Singer-songwriter reflects on careerWritten by Vicki L. Kroll | | firstname.lastname@example.org
Dar Williams didn’t want to release a typical greatest hits disc last year.
So she contacted some friends — Mary Chapin Carpenter, Patty Larkin, Gary Louris of The Jayhawks, and Sean and Sara Watkins of Nickel Creek — to rerecord some songs with her.
Then Williams heard from her manager.
“He said you feel like these certain songs sound outdated, but these are the songs in the form that people heard them when they were doing their first cross-country trip or sitting alone in their dorm room or playing them for their kids in the car. The arrangements are part of the experience as much as the songs themselves,” said the singer-songwriter known for philosophical, political and comical lyrics.
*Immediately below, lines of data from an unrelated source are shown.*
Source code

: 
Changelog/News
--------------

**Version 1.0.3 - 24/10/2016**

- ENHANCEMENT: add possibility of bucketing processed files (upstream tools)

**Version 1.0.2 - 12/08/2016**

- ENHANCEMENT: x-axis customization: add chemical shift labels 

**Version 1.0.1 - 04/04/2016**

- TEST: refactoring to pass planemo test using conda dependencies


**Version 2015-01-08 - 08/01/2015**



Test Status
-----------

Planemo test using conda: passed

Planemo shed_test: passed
“So we did both. We rerecorded some and we put out the greatest hits of the others, and there was some overlap, which was fun.”
“Many Great Companions” is a two-disc set with 32 songs spanning her solo career, which began with “The Honesty Room” in 1995.
“That first album could be titled ‘Songs I’ve Written Over the Last Seven Years Now That My Boyfriend Dumped Me I Can Sit on My Futon and Write Them,’ ” she said and then laughed during a call from her Cold Spring, N.Y., home.
The guitarist called the 1996 follow-up, “Mortal City,” a travel record, noting how songs “Iowa,” “Southern California Wants to Be Western New York” and “The Ocean” were written from observations while touring.
“I saw how this country really paints itself in bold strokes according to geography,” Williams said.
“The next album was a lot about authority,” she said of “End of the Summer,” which includes the hit “Are You Out There” “The hint of time, the end of the summer, is where we sort of set out from, kind of having no authority to having to deal with authority, and that time in my life — there are a lot of songs that harken back to being a teenager again.”
“The Green World” in 2000 continued that theme.
“There were all sorts of different religions on [‘The Green World’], so that was about authority with a big A, not just dealing with ‘the man,’ ” she said and laughed.
“And then ‘Promised Land’ had a lot to do with people having to make big choices in a tight space,” Williams said, adding how parents who work and travel are especially pressured. “So it’s kind of like now you’ve found your inner authority, what are you going to do?
“When you’re in your 40s, you have a lot of power. You can really mess things up or you can really get things done.”
Along the way, Williams has amused with “The Christians and the Pagans,” “I Won’t Be Your Yoko Ono,” “Teenagers, Kick Our Butts,” “What Do You Hear in These Sounds” and “Teen for God.”
“There’s a lot of truth in humor. A lot of times, humor is just a person taking himself seriously,” she said.
“Truly finding people in their place and time, like an uncle just barely keeping it together as his pagan relative is visiting, those are really funny people, but they’re also really endearing and they’re also very much a part of our experience. In a lot of ways, that nervous Christian uncle is where the country is right now.”
Williams will play two shows at 8 p.m. Nov. 18 and 19 at the Ark in Ann Arbor. Doors open at 7:30 p.m. Tickets are $35.